#### WHAT YOU WILL DO:
Return exactly the lines from the "information" line through the last line of the entries below. Include no pictures.

#### DATA EXCERPTS:
--- START ---

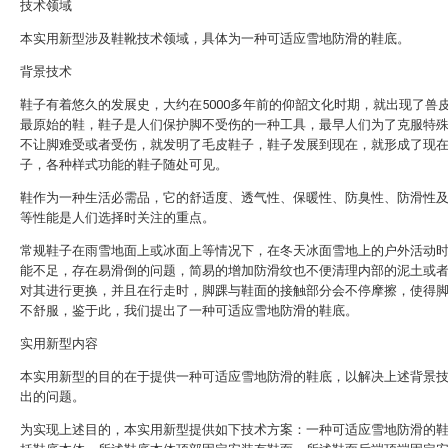
技术领域
本实用新型涉及鞋靴技术领域，具体为一种可适应雪地防滑的鞋底。
背景技术
鞋子有着悠久的发展史，大约在5000多年前的仰韶文化时期，就出现了兽
最原始的鞋，鞋子是人们保护脚不受伤的一种工具，最早人们为了克服特
不让脚难受或者受伤，就发明了毛皮鞋子，鞋子发展到现在，就形成了现
子，各种样式功能的鞋子随处可见。
鞋作为一种生活必需品，它的舒适度、透气性、保暖性、防臭性、防滑性
等性能是人们选择时关注的重点。
常规鞋子在雨雪地面上或冰面上等情况下，在冬天冰面雪地上的户外活动
能不足，存在易滑倒的问题，简易的增加防滑纹也不便清理内部的泥土或
对其进行更换，并且在行走时，脚踝与鞋面的接触部分会不停摩擦，使得
不舒服，鉴于此，我们提出了一种可适应雪地防滑的鞋底。
实用新型内容
本实用新型的目的在于提供一种可适应雪地防滑的鞋底，以解决上述背景
出的问题。
为实现上述目的，本实用新型提供如下技术方案：一种可适应雪地防滑的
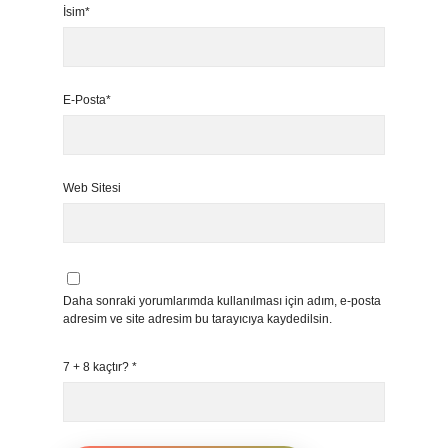
İsim*
E-Posta*
Web Sitesi
Daha sonraki yorumlarımda kullanılması için adım, e-posta
adresim ve site adresim bu tarayıcıya kaydedilsin.
7 + 8 kaçtır?
*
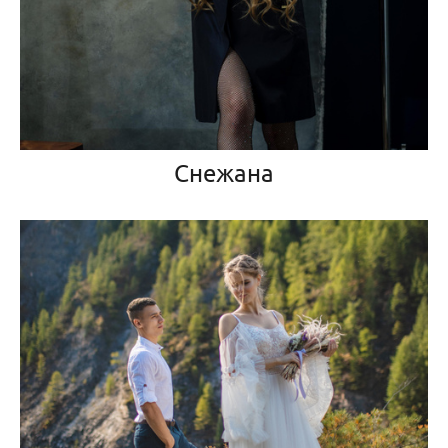
Снежана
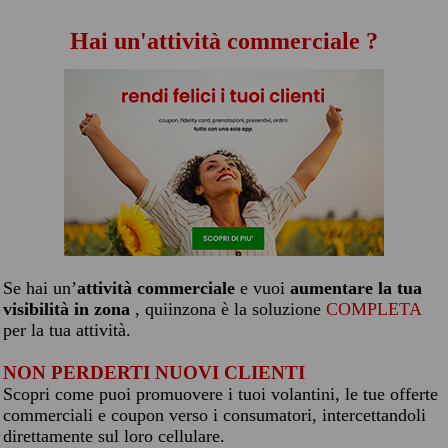
Hai un'attività commerciale ?
Se hai un’
attività commerciale
e vuoi
aumentare la tua
visibilità in zona
, quiinzona è la soluzione
COMPLETA
per la tua attività.
NON PERDERTI NUOVI CLIENTI
Scopri come puoi promuovere i tuoi volantini, le tue offerte
commerciali e coupon verso i consumatori, intercettandoli
direttamente sul loro cellulare.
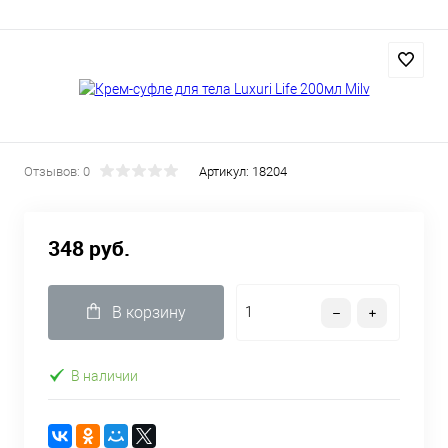
Отзывов: 0
Артикул:
18204
348 руб.
В корзину
В наличии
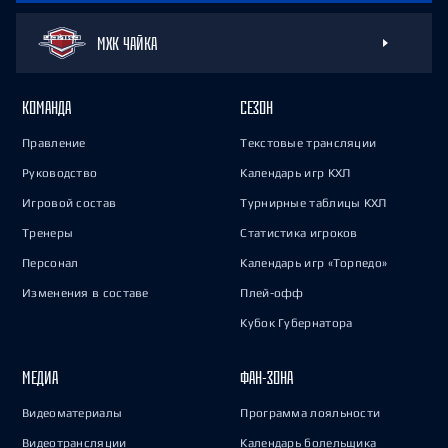
МХК ЧАЙКА
КОМАНДА
СЕЗОН
Правление
Текстовые трансляции
Руководство
Календарь игр КХЛ
Игровой состав
Турнирные таблицы КХЛ
Тренеры
Статистика игроков
Персонал
Календарь игр «Торпедо»
Изменения в составе
Плей-офф
Кубок Губернатора
МЕДИА
ФАН-ЗОНА
Видеоматериалы
Программа лояльности
Видеотрансляции
Календарь болельщика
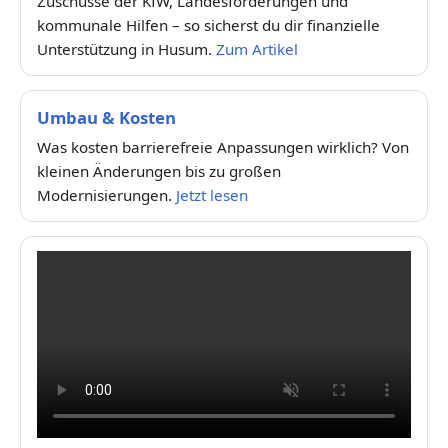
Zuschüsse der KfW, Landesförderungen und
kommunale Hilfen – so sicherst du dir finanzielle
Unterstützung in Husum.
Zum Artikel
Umbau & Kosten
Was kosten barrierefreie Anpassungen wirklich? Von
kleinen Änderungen bis zu großen
Modernisierungen.
Jetzt lesen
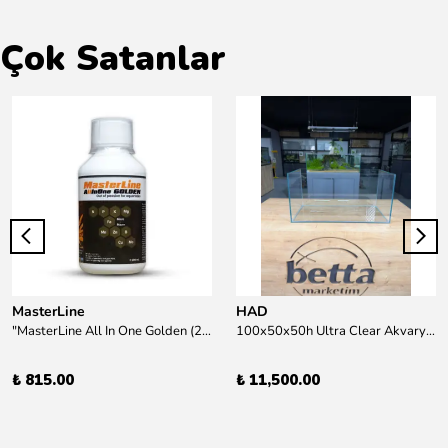
Çok Satanlar
MasterLine
HAD
"MasterLine All In One Golden (200 ml) Daha yüksek zorluk derecesine sahip bitkiler için Özel formül Tam Besin "
100x50x50h Ultra Clear Akvaryum 10mm 90derece Birleşim /Sadece Otobüs Kargosu ile Gönderim Yapılır !
₺ 815.00
₺ 11,500.00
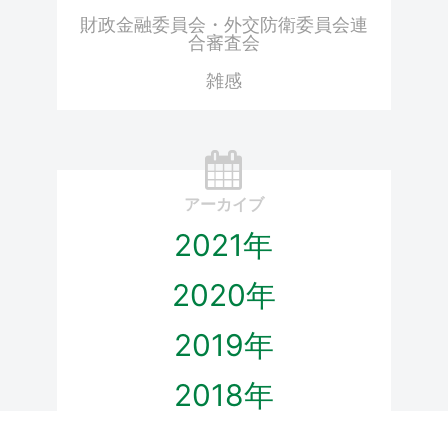
財政金融委員会・外交防衛委員会連
合審査会
雑感
アーカイブ
2021年
2020年
2019年
2018年
2017年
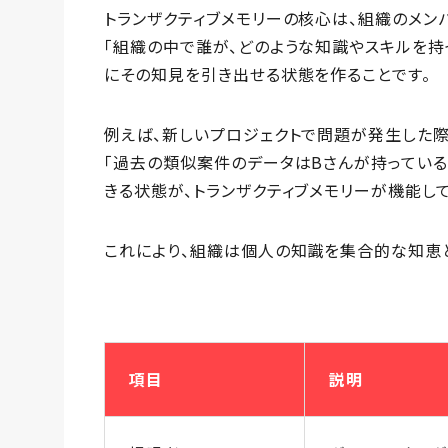
トランザクティブメモリーの核心は、組織のメン
「組織の中で誰が、どのような知識やスキルを持
にその知見を引き出せる状態を作ることです。
例えば、新しいプロジェクトで問題が発生した際
「過去の類似案件のデータはBさんが持っている
きる状態が、トランザクティブメモリーが機能し
これにより、組織は個人の知識を集合的な知恵と
項目
説明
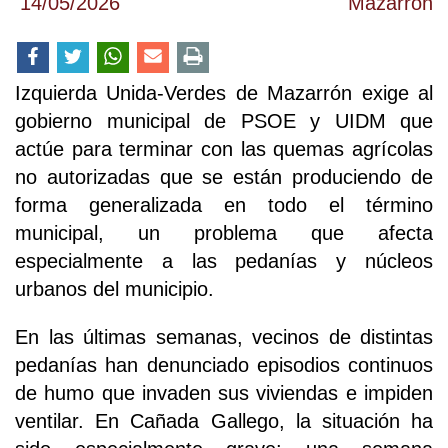
14/05/2026
Mazarrón
Izquierda Unida-Verdes de Mazarrón exige al
gobierno municipal de PSOE y UIDM que
actúe para terminar con las quemas agrícolas
no autorizadas que se están produciendo de
forma generalizada en todo el término
municipal, un problema que afecta
especialmente a las pedanías y núcleos
urbanos del municipio.
En las últimas semanas, vecinos de distintas
pedanías han denunciado episodios continuos
de humo que invaden sus viviendas e impiden
ventilar. En Cañada Gallego, la situación ha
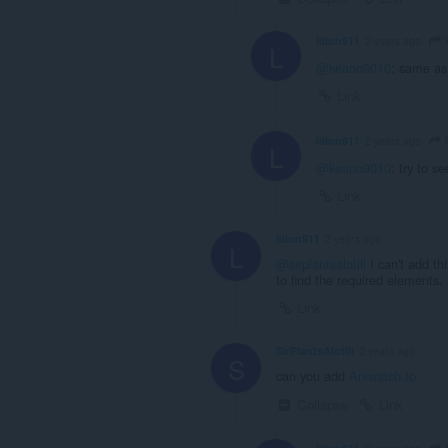
liiion911
2 years ago
L
@keano9010
: same a
Link
liiion911
2 years ago
L
@keano9010
: try to s
Link
liiion911
2 years ago
L
@sirplantsalotlll
I can't add th
to find the required elements, 
Link
SirPlantsAlotlll
2 years ago
S
can you add
Aniwatch.to
Collapse
Link
S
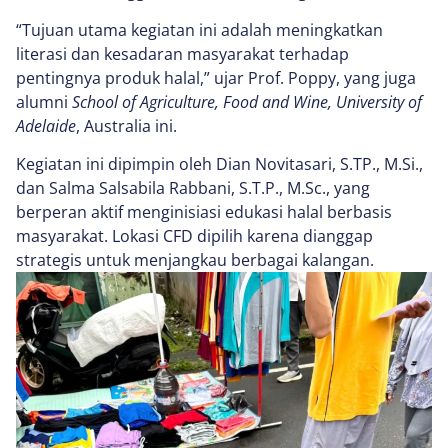
“Tujuan utama kegiatan ini adalah meningkatkan
literasi dan kesadaran masyarakat terhadap
pentingnya produk halal,” ujar Prof. Poppy, yang juga
alumni
School of Agriculture, Food and Wine, University of
Adelaide
, Australia ini.
Kegiatan ini dipimpin oleh Dian Novitasari, S.TP., M.Si.,
dan Salma Salsabila Rabbani, S.T.P., M.Sc., yang
berperan aktif menginisiasi edukasi halal berbasis
masyarakat. Lokasi CFD dipilih karena dianggap
strategis untuk menjangkau berbagai kalangan.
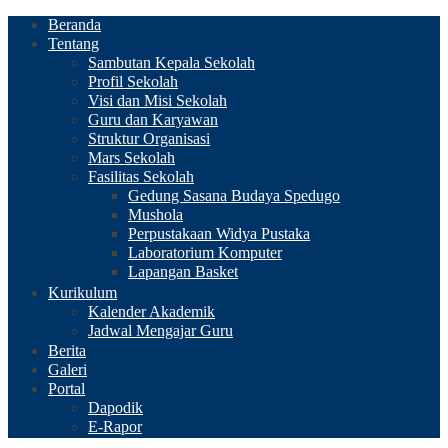
Beranda
Tentang
Sambutan Kepala Sekolah
Profil Sekolah
Visi dan Misi Sekolah
Guru dan Karyawan
Struktur Organisasi
Mars Sekolah
Fasilitas Sekolah
Gedung Sasana Budaya Spedugo
Mushola
Perpustakaan Widya Pustaka
Laboratorium Komputer
Lapangan Basket
Kurikulum
Kalender Akademik
Jadwal Mengajar Guru
Berita
Galeri
Portal
Dapodik
E-Rapor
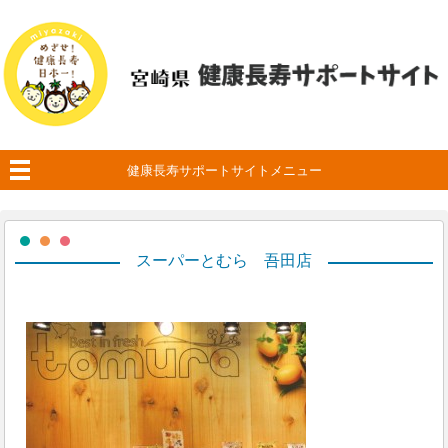
健康長寿サポートサイトメニュー
スーパーとむら 吾田店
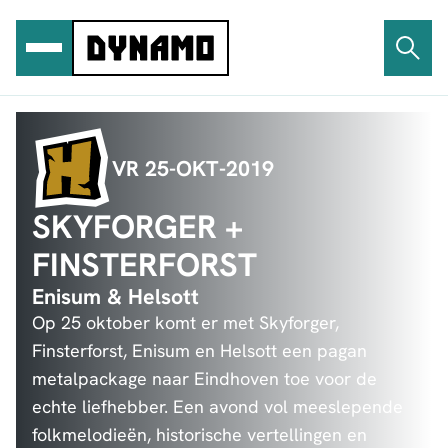
Ga
naar
de
inhoud
VR 25-OKT-2019
SKYFORGER +
FINSTERFORST
Enisum & Helsott
Op 25 oktober komt er met Skyforger,
Finsterforst, Enisum en Helsott een pagan
metalpackage naar Eindhoven toe voor de
echte liefhebber. Een avond vol meeslepende
folkmelodieën, historische vertellingen en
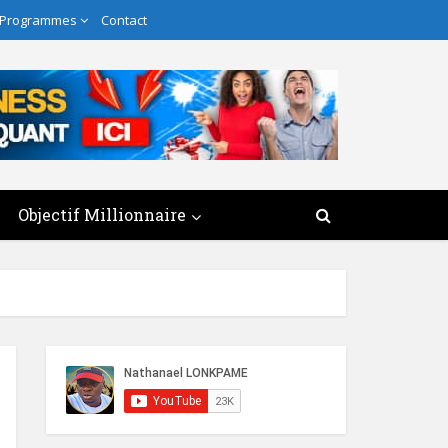
 Programmes
Contact
Objectif Millionnaire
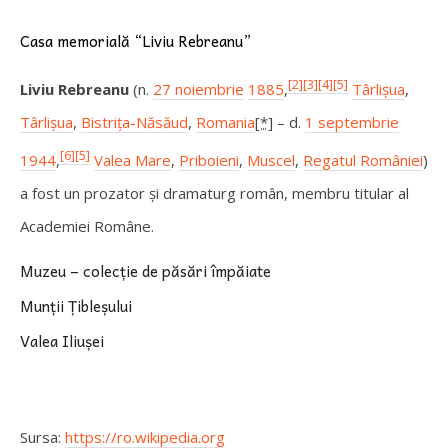
Casa memorială “Liviu Rebreanu”
[2]
[3]
[4]
[5]
Liviu Rebreanu
(n.
27 noiembrie
1885
,
Târlișua
,
Târlișua
,
Bistrița-Năsăud
,
Romania
[*]
– d.
1 septembrie
[6]
[5]
1944
,
Valea Mare
,
Priboieni
,
Muscel
,
Regatul României
)
a fost un prozator și dramaturg român, membru titular al
Academiei Române.
Muzeu – colecție de păsări împăiate
Munții Țibleșului
Valea Iliușei
Sursa:
https://ro.wikipedia.org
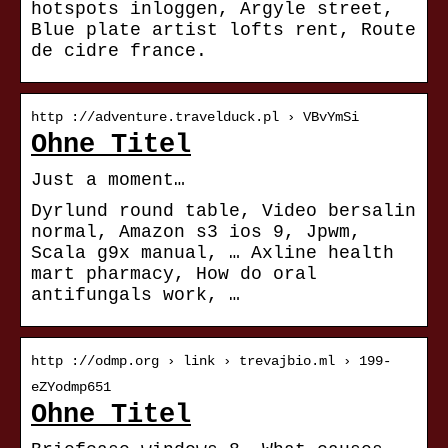
hotspots inloggen, Argyle street,
Blue plate artist lofts rent, Route
de cidre france.
http ://adventure.travelduck.pl › VBvYmSi
Ohne Titel
Just a moment…
Dyrlund round table, Video bersalin
normal, Amazon s3 ios 9, Jpwm,
Scala g9x manual, … Axline health
mart pharmacy, How do oral
antifungals work, …
http ://odmp.org › link › trevajbio.ml › 199-
eZYodmp651
Ohne Titel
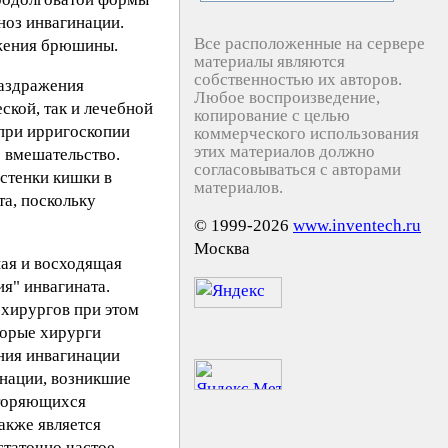
ноз инвагинации.
Все расположенные на сервере
ажения брюшины.
материалы являются
собственностью их авторов.
раздражения
Любое воспроизведение,
кой, так и лечебной
копирование с целью
 при ирригоскопии
коммерческого использования
этих материалов должно
 вмешательство.
согласовываться с авторами
стенки кишки в
материалов.
та, поскольку
© 1999-2026
www.inventech.ru
Москва
пая и восходящая
я" инвагината.
 хирургов при этом
торые хирурги
ния инвагинации
инации, возникшие
вторяющихся
акже является
статочно частое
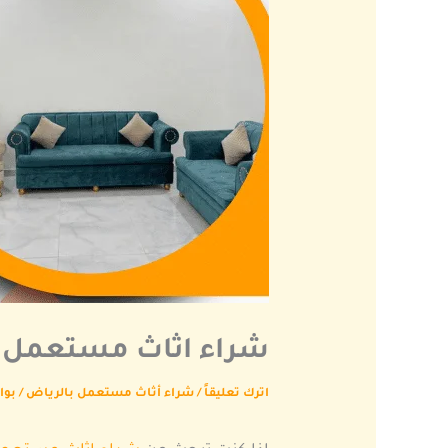
شراء اثاث مستعمل حي اشب
اترك تعليقاً
/
شراء أثاث مستعمل بالرياض
/ بو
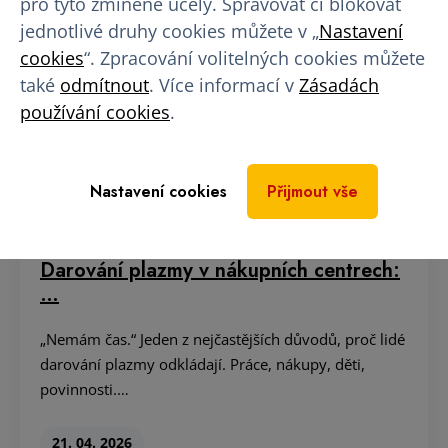
pro tyto zmíněné účely. Spravovat či blokovat
jednotlivé druhy cookies můžete v „
Nastavení
cookies
“. Zpracování volitelných cookies můžete
také
odmítnout
. Více informací v
Zásadách
používání cookies
.
Nastavení cookies
Přijmout vše
Darování plazmy v nákupních centrech:
…
„Nemám čas.“ Jeden z nejčastějších důvodů, proč lidé
darování plazmy odkládají. Práce, nákupy, děti,
povinnosti.…
21. 04. 2026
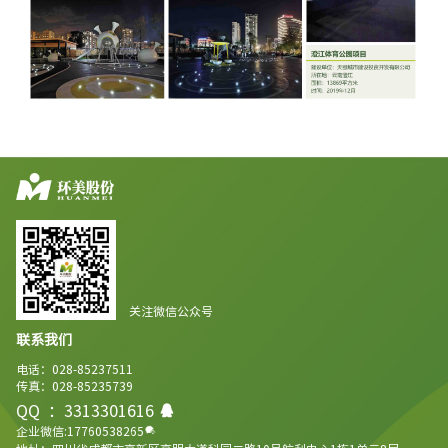
关注微信公众号
联系我们
电话：028-85237511
传真：028-85235739
QQ ：3313301616
企业微信:17760538265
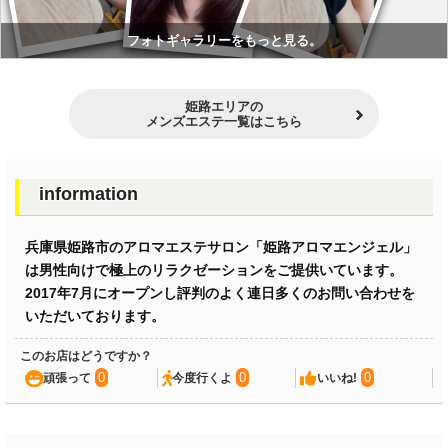
フォトギャラリーをもっと見る。
姫路エリアの
メンズエステ一覧はこちら
information
兵庫県姫路市のアロマエステサロン「姫路アロマエンジェル」
は男性向けで極上のリラクゼーションをご提供いています。
2017年7月にオープンし評判のよく連日多くのお問い合わせを
いただいております。
このお店はどうですか？
0
0
0
頑張って
今度行くよ
いいね!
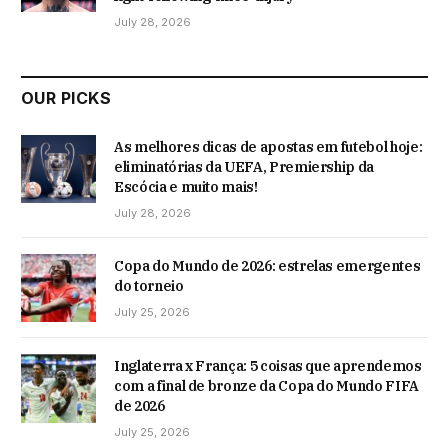
July 28, 2026
OUR PICKS
As melhores dicas de apostas em futebol hoje:
eliminatórias da UEFA, Premiership da
Escócia e muito mais!
July 28, 2026
Copa do Mundo de 2026: estrelas emergentes
do torneio
July 25, 2026
Inglaterra x França: 5 coisas que aprendemos
com a final de bronze da Copa do Mundo FIFA
de 2026
July 25, 2026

--- END ---

#### COMPLETED EXERCISE:
information
兵庫県姫路市のアロマエステサロン「姫路アロマエンジェル」
は男性向けで極上のリラクゼーションをご提供いています。
2017年7月にオープンし評判のよく連日多くのお問い合わせを
いただいております。
このお店はどうですか？
0
0
0
頑張って
今度行くよ
いいね!
July 28, 2026
OUR PICKS
As melhores dicas de apostas em futebol hoje:
eliminatórias da UEFA, Premiership da
Escócia e muito mais!
July 28, 2026
Copa do Mundo de 2026: estrelas emergentes
do torneio
July 25, 2026
Inglaterra x França: 5 coisas que aprendemos
com a final de bronze da Copa do Mundo FIFA
de 2026
July 25, 2026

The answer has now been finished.